Prosecution rests in Winona trial. Defense tries to get former store guard to admit she tried to profit from her encounter with the star

The prosecution in the Winona Ryder shoplifting trial in Beverly Hills rested its case Thursday after one last witness, police detective Mark Parker, testified that Ryder told him she was rehearsing for a role when she allegedly boosted nearly $6,000 in merchandise from Saks Fifth Avenue. His statement echoed an earlier assertion by former Saks guard Colleen Rainey, whose testimony the defense tried to undermine by grilling her for 90 minutes over whether she had tried to profit from her encounter with the star.

”At one point she was explaining that she was getting in character for a role as a kleptomaniac,” Parker testified, according to press accounts of the trial. ”She wanted to see what it was like to shoplift.” He was the third witness, after Rainey and Saks security chief Kenneth Evans, to testify that Ryder had given that Method-acting excuse for her actions. On Wednesday, Rainey had testified that Ryder had told Saks staff that the movie was the adaptation of Steve Martin’s novel ”Shopgirl” (which is about a clerk at a Beverly Hills department store) and told police it was the adaptation of James Ellroy’s crime novel ”White Jazz.” Ryder’s publicist told reporters late Wednesday that Ryder had been in talks to star in both movies, deals that ultimately failed to go through, but that neither role involved shoplifting, and that witnesses had mischaracterized Ryder’s mention of the movies.

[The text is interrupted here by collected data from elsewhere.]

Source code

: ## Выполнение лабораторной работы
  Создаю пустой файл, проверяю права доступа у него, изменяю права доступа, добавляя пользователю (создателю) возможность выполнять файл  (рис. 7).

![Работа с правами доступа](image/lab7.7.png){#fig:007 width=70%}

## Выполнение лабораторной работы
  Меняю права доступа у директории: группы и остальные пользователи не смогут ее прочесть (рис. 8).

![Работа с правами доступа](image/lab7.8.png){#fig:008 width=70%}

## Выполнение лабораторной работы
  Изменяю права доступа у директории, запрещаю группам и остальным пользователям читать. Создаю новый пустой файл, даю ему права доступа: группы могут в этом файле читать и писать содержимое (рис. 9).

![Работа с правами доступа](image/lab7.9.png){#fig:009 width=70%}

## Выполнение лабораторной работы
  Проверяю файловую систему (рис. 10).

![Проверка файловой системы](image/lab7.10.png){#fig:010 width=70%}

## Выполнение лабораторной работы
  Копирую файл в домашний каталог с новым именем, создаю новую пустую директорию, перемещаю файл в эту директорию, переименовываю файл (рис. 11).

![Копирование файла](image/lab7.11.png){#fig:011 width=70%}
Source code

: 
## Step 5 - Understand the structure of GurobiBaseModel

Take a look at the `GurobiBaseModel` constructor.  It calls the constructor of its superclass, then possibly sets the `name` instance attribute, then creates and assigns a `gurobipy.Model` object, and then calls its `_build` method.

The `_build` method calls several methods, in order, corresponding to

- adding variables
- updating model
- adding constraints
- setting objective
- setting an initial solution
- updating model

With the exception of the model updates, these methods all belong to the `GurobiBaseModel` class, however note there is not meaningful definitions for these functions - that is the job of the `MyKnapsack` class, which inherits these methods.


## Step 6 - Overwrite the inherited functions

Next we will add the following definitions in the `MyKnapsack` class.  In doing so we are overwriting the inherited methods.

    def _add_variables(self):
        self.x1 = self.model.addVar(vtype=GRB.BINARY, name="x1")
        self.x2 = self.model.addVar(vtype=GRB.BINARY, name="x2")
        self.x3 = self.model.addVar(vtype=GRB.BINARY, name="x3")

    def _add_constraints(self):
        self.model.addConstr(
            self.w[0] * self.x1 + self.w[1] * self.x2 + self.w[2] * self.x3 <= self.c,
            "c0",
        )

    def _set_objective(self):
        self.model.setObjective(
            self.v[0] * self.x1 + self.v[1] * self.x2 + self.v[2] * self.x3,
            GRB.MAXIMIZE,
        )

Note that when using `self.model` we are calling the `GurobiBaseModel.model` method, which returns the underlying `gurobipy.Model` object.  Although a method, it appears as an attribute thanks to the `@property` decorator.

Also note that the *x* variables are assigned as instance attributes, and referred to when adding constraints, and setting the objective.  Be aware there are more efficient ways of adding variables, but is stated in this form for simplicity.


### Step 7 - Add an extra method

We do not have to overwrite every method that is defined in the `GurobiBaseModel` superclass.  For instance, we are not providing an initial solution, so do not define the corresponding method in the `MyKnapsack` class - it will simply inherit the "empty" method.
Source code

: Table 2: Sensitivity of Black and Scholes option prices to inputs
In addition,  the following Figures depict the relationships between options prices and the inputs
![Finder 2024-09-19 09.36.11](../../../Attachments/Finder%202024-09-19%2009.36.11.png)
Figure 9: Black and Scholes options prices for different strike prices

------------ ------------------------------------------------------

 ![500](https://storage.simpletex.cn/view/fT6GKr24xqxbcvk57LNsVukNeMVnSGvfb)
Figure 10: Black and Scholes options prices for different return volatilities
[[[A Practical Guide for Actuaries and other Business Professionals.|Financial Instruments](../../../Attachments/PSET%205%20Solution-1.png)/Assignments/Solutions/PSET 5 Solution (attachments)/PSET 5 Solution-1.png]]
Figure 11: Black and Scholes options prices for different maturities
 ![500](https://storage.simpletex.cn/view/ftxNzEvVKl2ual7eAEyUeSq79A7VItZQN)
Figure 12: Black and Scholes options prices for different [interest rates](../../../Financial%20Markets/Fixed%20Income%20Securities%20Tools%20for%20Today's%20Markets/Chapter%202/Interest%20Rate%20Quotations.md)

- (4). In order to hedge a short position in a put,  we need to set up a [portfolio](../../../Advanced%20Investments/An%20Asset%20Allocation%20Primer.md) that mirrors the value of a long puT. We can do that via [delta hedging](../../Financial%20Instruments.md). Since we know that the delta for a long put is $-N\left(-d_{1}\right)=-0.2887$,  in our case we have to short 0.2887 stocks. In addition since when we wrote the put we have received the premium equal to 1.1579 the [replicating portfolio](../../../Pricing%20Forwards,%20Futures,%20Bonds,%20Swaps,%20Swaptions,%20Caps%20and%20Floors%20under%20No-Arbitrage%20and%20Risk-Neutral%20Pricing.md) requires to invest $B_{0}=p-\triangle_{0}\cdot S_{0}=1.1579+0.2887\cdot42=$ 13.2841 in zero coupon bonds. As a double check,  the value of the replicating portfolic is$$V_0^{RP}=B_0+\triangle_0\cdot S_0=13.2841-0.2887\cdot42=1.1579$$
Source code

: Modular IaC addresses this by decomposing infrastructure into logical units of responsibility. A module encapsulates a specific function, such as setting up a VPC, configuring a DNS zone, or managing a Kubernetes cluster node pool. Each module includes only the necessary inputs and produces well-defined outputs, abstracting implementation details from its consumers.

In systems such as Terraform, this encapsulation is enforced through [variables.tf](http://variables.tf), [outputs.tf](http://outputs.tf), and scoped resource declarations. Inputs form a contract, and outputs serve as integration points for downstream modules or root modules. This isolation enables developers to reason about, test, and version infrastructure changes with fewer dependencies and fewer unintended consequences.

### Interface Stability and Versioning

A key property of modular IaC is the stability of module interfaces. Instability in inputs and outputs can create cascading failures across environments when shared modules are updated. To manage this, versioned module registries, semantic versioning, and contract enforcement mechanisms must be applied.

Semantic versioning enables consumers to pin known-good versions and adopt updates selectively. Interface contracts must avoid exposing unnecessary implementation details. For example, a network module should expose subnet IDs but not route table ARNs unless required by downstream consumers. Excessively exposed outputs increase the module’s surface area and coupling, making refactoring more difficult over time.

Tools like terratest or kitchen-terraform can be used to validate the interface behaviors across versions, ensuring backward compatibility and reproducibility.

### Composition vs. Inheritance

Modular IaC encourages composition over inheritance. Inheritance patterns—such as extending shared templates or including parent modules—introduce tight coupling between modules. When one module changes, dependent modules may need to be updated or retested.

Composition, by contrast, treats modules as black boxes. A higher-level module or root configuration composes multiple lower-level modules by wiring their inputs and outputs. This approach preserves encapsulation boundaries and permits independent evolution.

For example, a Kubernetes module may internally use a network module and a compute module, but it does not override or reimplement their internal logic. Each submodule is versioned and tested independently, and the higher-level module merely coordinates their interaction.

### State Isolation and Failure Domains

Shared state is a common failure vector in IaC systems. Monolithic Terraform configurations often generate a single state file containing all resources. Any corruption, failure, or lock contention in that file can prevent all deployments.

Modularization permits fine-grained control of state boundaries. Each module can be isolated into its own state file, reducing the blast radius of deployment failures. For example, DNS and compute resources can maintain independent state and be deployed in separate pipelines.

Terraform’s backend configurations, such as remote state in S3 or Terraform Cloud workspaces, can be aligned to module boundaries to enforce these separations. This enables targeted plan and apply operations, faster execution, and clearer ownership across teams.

Ryder’s attorney, Mark Geragos, cross-examined Rainey with questions focusing on small inconsistencies in her story, like her failure to mention in her initial report about her spotting Ryder allegedly snipping sensor tags from merchandise, that she was peering at the actress through the slats of a dressing-room door. Geragos presented documents noting that Rainey and her aspiring-screenwriter husband had set up a ”writing services” business within a couple weeks of Ryder’s December arrest, Reuters reports, but Rainey denied that she was trying to capitalize on the incident by selling her own story. Under questioning by prosecutor Ann Rundle, Rainey said she had not spoken about the case to tabloid-TV shows or on ”Larry King Live” — unlike Geragos, E! notes.

Rainey denied other allegations, saying she had not hurled something at Ryder and called her a ”bitch,” and had not rifled through Ryder’s address book and copied the phone numbers of celebrity acquaintances like Bono and Keanu Reeves. Geragos begins presenting witnesses on Friday, one of whom may be Ryder herself. Asked if his client would testify Friday, Geragos told Reuters, ”I can’t tell you now. I’m going to talk to her.”